■ Exercise requirements
Each line from the first line of the entries through the line holding "One object in" is to be restated word for word; nothing else, and no picture, belongs in the answer.

━━━━

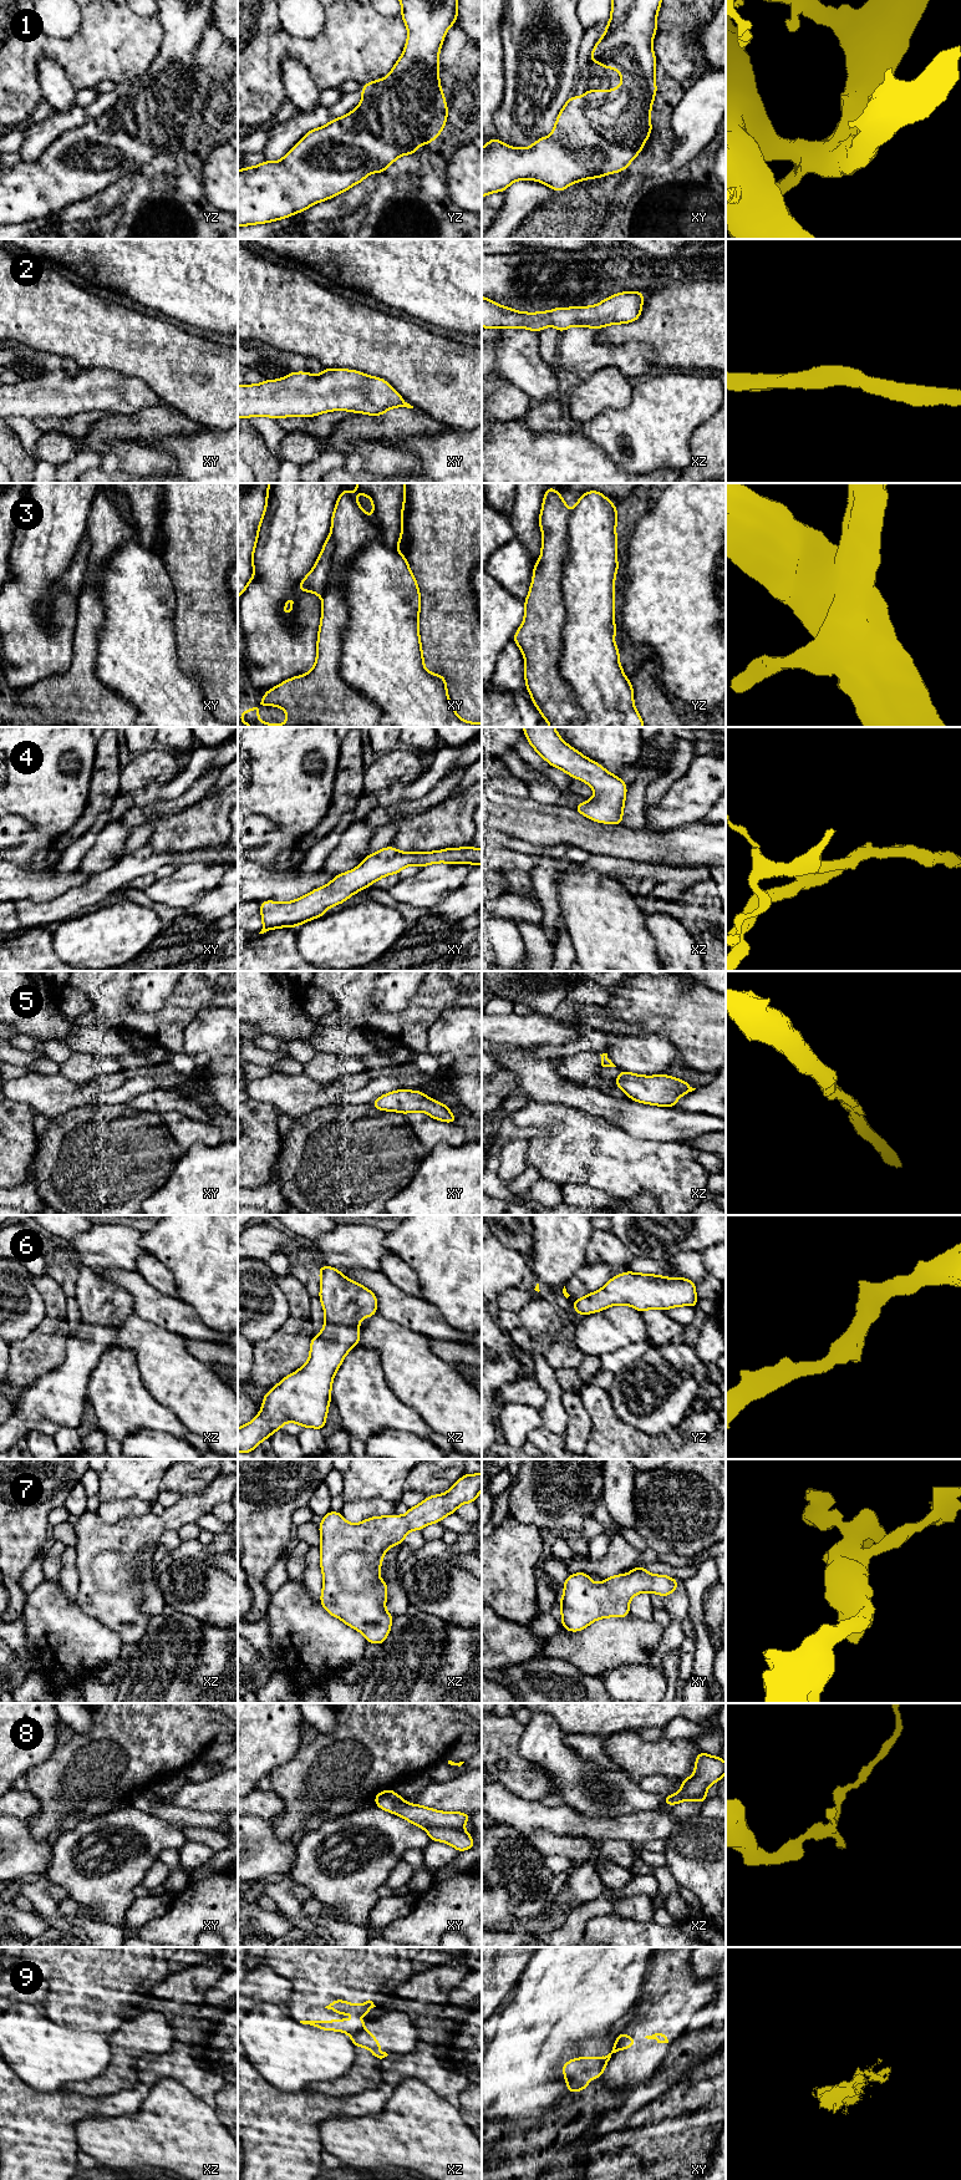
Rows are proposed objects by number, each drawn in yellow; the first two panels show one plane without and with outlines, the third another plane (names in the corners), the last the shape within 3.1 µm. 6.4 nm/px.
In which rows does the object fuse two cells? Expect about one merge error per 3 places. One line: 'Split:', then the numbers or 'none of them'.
Split: 3, 8, 9

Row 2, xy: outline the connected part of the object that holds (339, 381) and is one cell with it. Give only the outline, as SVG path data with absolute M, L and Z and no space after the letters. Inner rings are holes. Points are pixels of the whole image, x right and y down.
M324 369L319 376L290 372L280 380L238 385L238 417L312 417L344 410L382 416L395 407L413 408L380 377L345 369Z

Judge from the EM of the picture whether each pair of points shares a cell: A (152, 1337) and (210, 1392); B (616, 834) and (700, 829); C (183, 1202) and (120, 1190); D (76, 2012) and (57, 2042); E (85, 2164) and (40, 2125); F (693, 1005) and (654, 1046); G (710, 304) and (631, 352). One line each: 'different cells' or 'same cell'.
A: same cell
B: same cell
C: different cells
D: different cells
E: different cells
F: different cells
G: different cells

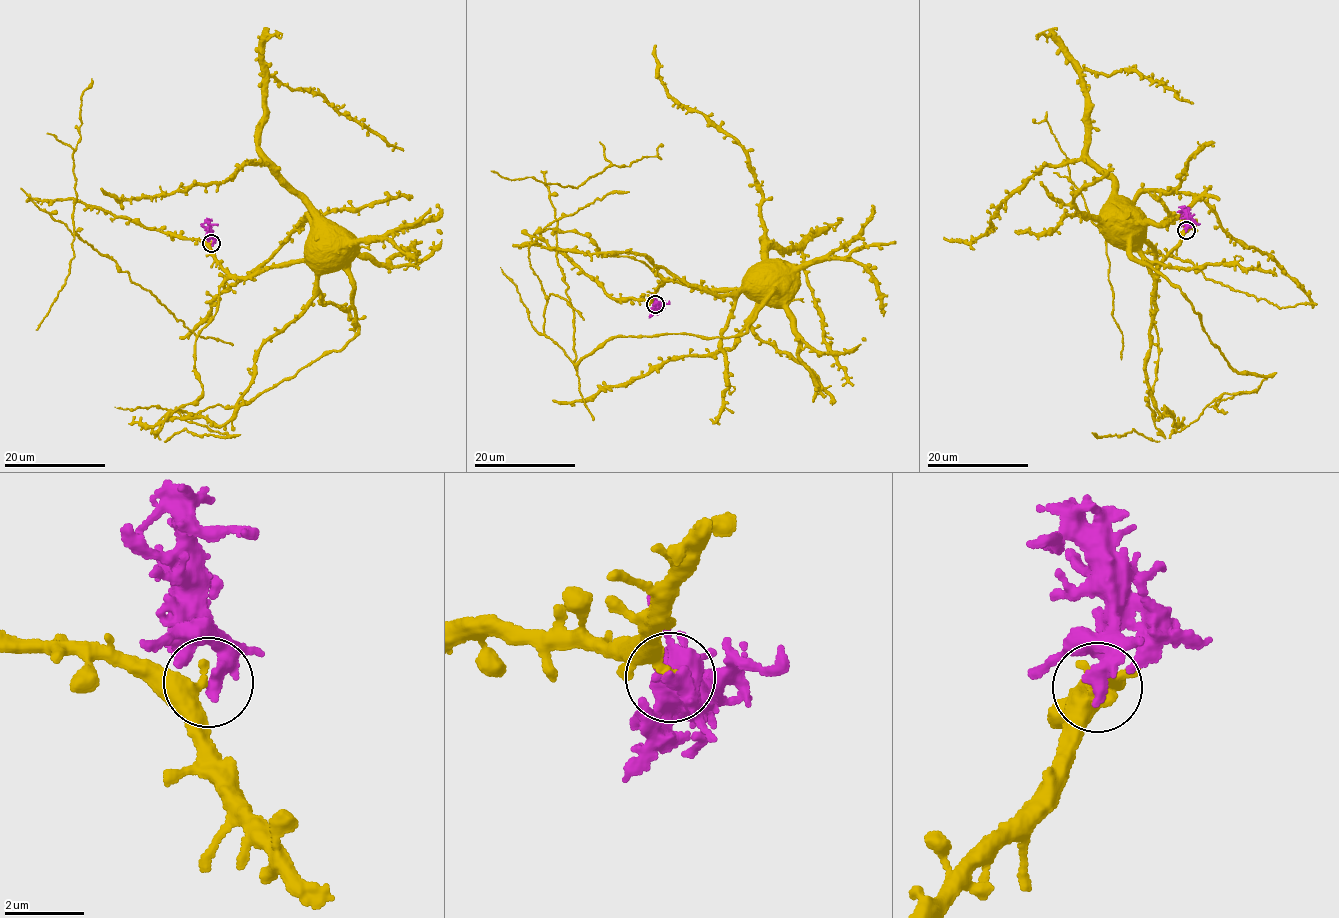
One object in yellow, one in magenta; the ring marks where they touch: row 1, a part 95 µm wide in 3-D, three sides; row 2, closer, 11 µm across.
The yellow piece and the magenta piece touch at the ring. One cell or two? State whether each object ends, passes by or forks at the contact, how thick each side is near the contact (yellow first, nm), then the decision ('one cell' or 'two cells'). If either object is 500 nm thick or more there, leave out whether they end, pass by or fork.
yellow passes by; magenta ends there; 340 nm thick on the yellow side, 400 nm on the other; two cells

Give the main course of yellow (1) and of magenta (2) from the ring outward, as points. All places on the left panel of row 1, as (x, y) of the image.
1: (211, 243), (210, 253), (224, 269), (237, 276), (275, 266), (319, 261)
2: (212, 244), (208, 229), (209, 225), (216, 224)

━━━━

■ Output
Rows are proposed objects by number, each drawn in yellow; the first two panels show one plane without and with outlines, the third another plane (names in the corners), the last the shape within 3.1 µm. 6.4 nm/px.
In which rows does the object fuse two cells? Expect about one merge error per 3 places. One line: 'Split:', then the numbers or 'none of them'.
Split: 3, 8, 9

Row 2, xy: outline the connected part of the object that holds (339, 381) and is one cell with it. Give only the outline, as SVG path data with absolute M, L and Z and no space after the letters. Inner rings are holes. Points are pixels of the whole image, x right and y down.
M324 369L319 376L290 372L280 380L238 385L238 417L312 417L344 410L382 416L395 407L413 408L380 377L345 369Z

Judge from the EM of the picture whether each pair of points shares a cell: A (152, 1337) and (210, 1392); B (616, 834) and (700, 829); C (183, 1202) and (120, 1190); D (76, 2012) and (57, 2042); E (85, 2164) and (40, 2125); F (693, 1005) and (654, 1046); G (710, 304) and (631, 352). One line each: 'different cells' or 'same cell'.
A: same cell
B: same cell
C: different cells
D: different cells
E: different cells
F: different cells
G: different cells

One object in yellow, one in magenta; the ring marks where they touch: row 1, a part 95 µm wide in 3-D, three sides; row 2, closer, 11 µm across.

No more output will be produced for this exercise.